Hamsters to the Rescue. By Ellen Stoll Walsh. Harcourt. $16.
The Great Fuzz Frenzy. By Janet Stevens and Susan Stevens Crummel. Illustrated by Janet Stevens. Harcourt. $17.
Kids ages 3-7 are big fans of all things fuzzy, from carpet fuzz to fuzzy stuffed animals to fuzzy real animals. There is lots of fuzzy and funny stuff in these two books, in which adorably fuzzy critters have adventures with feathers and…well…fuzz.
The feather adventure is Hamsters to the Rescue, which features adorably fuzzy Henry and Pell racing pell-mell (or pell-henry) to help a seagull who appears to be losing the feathers he needs to fly. The helpful hamsters find it not as easy as they thought to recover a missing feather: They catch it, then they lose it, then they find out that seagulls eat certain small creatures, then the feather gets damaged, then they come face to face (or face to beak) with the seagull, and THEN…well, the seagull certainly doesn’t want to eat Henry and Pell, and in fact makes them a gift of some additional feathers so they can play seagull games instead of being plain earthbound hamsters. Everything works out happily – and Ellen Stoll Walsh includes a search-for-the-shells game at the end that will encourage kids to go through the book again.

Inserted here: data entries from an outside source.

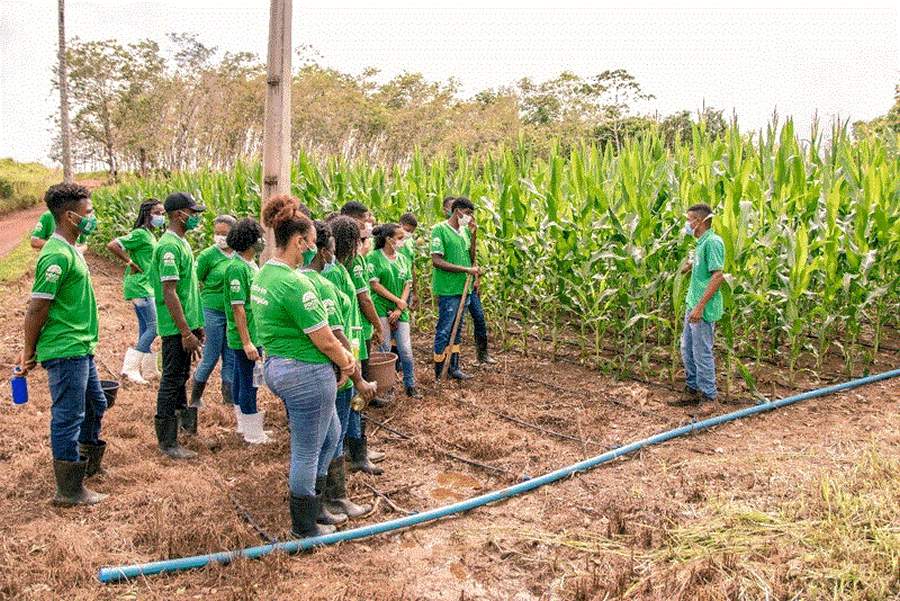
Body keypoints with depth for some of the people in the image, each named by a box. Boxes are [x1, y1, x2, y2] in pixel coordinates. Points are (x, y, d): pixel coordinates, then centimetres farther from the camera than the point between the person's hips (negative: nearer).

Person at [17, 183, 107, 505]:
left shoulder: (69, 250, 11)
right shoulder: (57, 255, -20)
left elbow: (40, 309, 16)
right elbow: (36, 309, -19)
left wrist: (32, 348, 16)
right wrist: (30, 353, -9)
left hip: (81, 348, 10)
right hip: (65, 351, -10)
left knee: (95, 405, 21)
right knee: (68, 417, 0)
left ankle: (89, 464, 40)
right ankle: (69, 490, 12)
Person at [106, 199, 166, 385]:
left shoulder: (150, 235, 15)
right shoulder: (139, 234, -13)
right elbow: (112, 245, -22)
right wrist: (130, 263, -18)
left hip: (146, 288, 9)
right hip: (140, 287, -9)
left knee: (145, 330, 12)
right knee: (154, 326, -10)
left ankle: (149, 371, 18)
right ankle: (130, 367, -6)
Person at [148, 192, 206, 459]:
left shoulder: (181, 242, 13)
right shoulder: (169, 246, -18)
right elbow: (169, 292, -23)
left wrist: (196, 325, 20)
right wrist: (186, 332, -24)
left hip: (185, 324, 9)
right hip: (176, 327, -9)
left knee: (181, 376, 21)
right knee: (172, 381, 0)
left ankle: (183, 418, 36)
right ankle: (167, 442, 9)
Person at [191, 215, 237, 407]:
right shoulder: (208, 255, -8)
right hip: (213, 312, -4)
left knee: (231, 357, 11)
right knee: (211, 357, 2)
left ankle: (229, 395, 23)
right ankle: (195, 398, 17)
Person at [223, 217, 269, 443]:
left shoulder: (251, 265, 10)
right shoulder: (237, 268, -19)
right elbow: (238, 308, -22)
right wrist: (247, 342, -23)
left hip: (252, 335, 10)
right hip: (245, 337, -10)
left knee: (241, 379, 18)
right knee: (249, 383, -1)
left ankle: (244, 424, 30)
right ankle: (253, 434, 9)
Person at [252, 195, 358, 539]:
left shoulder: (263, 276, 7)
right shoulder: (295, 283, -24)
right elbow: (325, 341, -21)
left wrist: (342, 356, 4)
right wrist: (347, 364, 0)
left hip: (276, 366, 10)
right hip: (307, 374, -10)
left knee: (329, 436, 26)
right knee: (307, 452, 9)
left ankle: (312, 503, 40)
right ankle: (304, 528, 27)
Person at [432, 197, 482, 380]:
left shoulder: (465, 231, 12)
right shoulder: (440, 229, -10)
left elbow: (471, 257, 13)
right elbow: (437, 261, -17)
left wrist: (473, 234, 1)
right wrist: (466, 269, -18)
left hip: (463, 288, 8)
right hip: (447, 289, -7)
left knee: (457, 330, 15)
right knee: (444, 330, -1)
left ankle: (454, 368, 25)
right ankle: (438, 373, 9)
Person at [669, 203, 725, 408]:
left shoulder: (713, 242, -16)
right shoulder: (702, 243, 13)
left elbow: (718, 276, -22)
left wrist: (700, 306, -23)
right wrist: (691, 265, 6)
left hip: (704, 308, -10)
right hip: (693, 305, 10)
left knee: (702, 353, -1)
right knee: (687, 350, 17)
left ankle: (708, 396, 10)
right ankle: (693, 390, 29)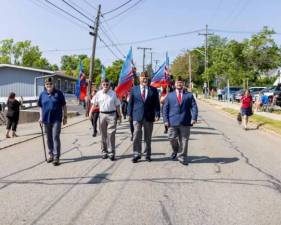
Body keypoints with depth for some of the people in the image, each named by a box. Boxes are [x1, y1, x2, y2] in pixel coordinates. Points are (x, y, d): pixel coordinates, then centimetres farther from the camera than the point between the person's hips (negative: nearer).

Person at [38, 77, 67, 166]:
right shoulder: (42, 94, 6)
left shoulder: (58, 93, -3)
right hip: (46, 119, 4)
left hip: (56, 119, -4)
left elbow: (64, 106, 0)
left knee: (56, 138, -8)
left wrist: (65, 117, -1)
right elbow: (41, 107, 15)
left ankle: (56, 157, -5)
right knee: (49, 138, 13)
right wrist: (41, 117, 7)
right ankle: (51, 155, 28)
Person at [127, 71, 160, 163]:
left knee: (148, 137, 9)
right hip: (137, 116, -1)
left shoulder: (153, 90, 6)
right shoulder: (134, 89, 6)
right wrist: (129, 114, 1)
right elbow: (130, 102, 7)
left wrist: (157, 114, -5)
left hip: (149, 116, 1)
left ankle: (148, 155, 20)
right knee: (136, 136, -5)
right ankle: (137, 154, 5)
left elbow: (156, 103, 4)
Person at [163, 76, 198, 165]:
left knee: (184, 140, 3)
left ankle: (182, 157, 15)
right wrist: (166, 120, -3)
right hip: (173, 122, 1)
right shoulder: (170, 96, 12)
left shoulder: (189, 95, 10)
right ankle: (175, 151, 30)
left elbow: (194, 107, 2)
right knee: (172, 138, -1)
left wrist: (194, 118, -13)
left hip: (185, 122, 0)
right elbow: (165, 109, 8)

Everything turns out well in The Great Fuzz Frenzy, too, but this is a more complex book with more plot twists and a distinct moral. The book is based loosely – very loosely – on fact: Janet Stevens’ dog once dropped a tennis ball into a prairie-dog hole. That got Stevens and her sister, Susan Stevens Crummel, wondering how prairie dogs might react to this big round fuzzy thing in their midst…and The Great Fuzz Frenzy was born, complete with foldout pages showing the ball going deeper and deeper into the prairie dogs’ burrow. The story unfolds as a morality tale, involving little but brave Pip Squeak, big and loud-mouthed and mean Big Bark, and lots of prairie dogs determined to decorate themselves in stylish tennis-ball fuzz. The ball, of course, ends up fuzzless – but that’s not the end of the story, which takes a turn in a dangerous direction as Big Bark takes the fuzz from all the sleeping prairie dogs, bedecks himself with it, and as a result catches the eye of a passing eagle. He gets away, though, and the whole colony learns a lesson, and Big Bark’s big bark is put to good use. The eagle in a tennis-ball-fuzz wig is but one of the delightful illustrations that help bring this charming tale to enthusiastically fuzzy life.